Bien sûr, l’évolution technologique est très positive et nécessaire, mais devons-nous toujours faire le gros dos ? Adoptons-nous vraiment de nouvelles utilisations de la technologie numérique parce que nous en avons besoin et parce qu’elles sont utiles aux citoyens et à l’humanité ? Ou voulons-nous simplement être plus « intelligents » ? Selon les spécialistes, c’est l’un des mots à la mode dont il faut se méfier. Ce n’est pas parce qu’une technologie est « verte » ou « intelligente » qu’il faut l’adopter à tout prix.

À la fin, un professionnel d’enseignant présente sa démarche pour pratiquer la sobriété numérique dans son quotidien :

  • Se rendre aux réunions sans téléphone ni ordinateur portable.

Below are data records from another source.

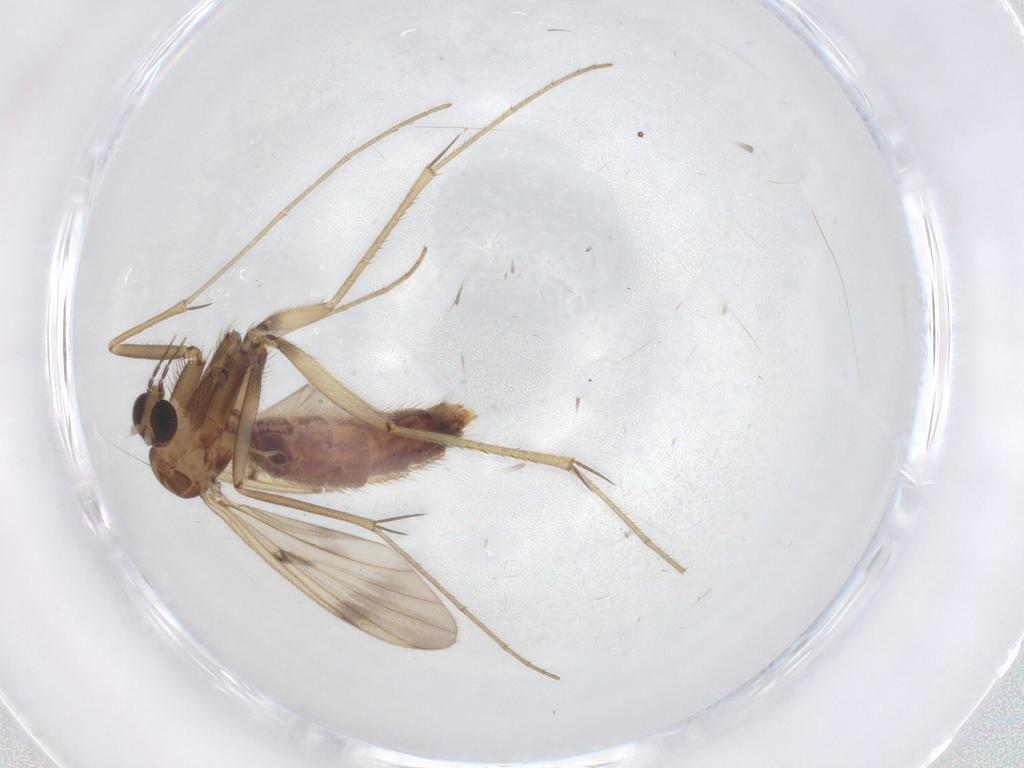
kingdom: Animalia
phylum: Arthropoda
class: Insecta
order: Diptera
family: Mycetophilidae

Éteindre les appareils quand on n’en a pas besoin.
  • N’imprimer que lorsque c’est nécessaire.
  • Utiliser des plateformes numériques collaboratives pour éviter les pièces jointes.
  • Créer des vidéos avec une résolution maximale de 720 p.
  • Diversifier les supports d’enseignement en y ajoutant de l’audio et de la vidéo.
  • Privilégier la qualité de l’équipement : choisir des ordinateurs de bonne qualité qui peuvent être utilisés pendant six ans au lieu de trois, même s’ils sont un peu plus chers.
  • Éviter les réponses instantanées, même si la pression sociale est forte. Par exemple, ne répondez pas aux courriels dans les 24 heures. Plus vous tardez à répondre, moins vous avez de choses à écrire.